▶ What this task involves: Report the lines of the data below that contain the string "продавцов".

(Source data)

+ + +

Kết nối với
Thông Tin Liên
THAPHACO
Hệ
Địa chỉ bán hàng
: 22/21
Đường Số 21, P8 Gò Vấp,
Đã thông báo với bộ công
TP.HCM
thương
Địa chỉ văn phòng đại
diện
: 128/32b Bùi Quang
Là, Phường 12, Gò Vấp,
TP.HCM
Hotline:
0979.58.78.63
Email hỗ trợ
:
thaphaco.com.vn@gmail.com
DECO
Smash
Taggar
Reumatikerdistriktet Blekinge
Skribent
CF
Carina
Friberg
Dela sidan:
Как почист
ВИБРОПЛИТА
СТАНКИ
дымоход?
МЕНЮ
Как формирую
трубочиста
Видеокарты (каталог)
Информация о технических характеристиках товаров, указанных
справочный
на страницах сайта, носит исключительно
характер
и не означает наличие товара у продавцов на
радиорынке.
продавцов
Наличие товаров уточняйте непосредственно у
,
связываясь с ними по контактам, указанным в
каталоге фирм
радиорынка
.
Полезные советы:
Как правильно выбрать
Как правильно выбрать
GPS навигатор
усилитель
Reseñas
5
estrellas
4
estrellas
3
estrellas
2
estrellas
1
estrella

+ + +

▶ Written response:
и не означает наличие товара у продавцов на
продавцов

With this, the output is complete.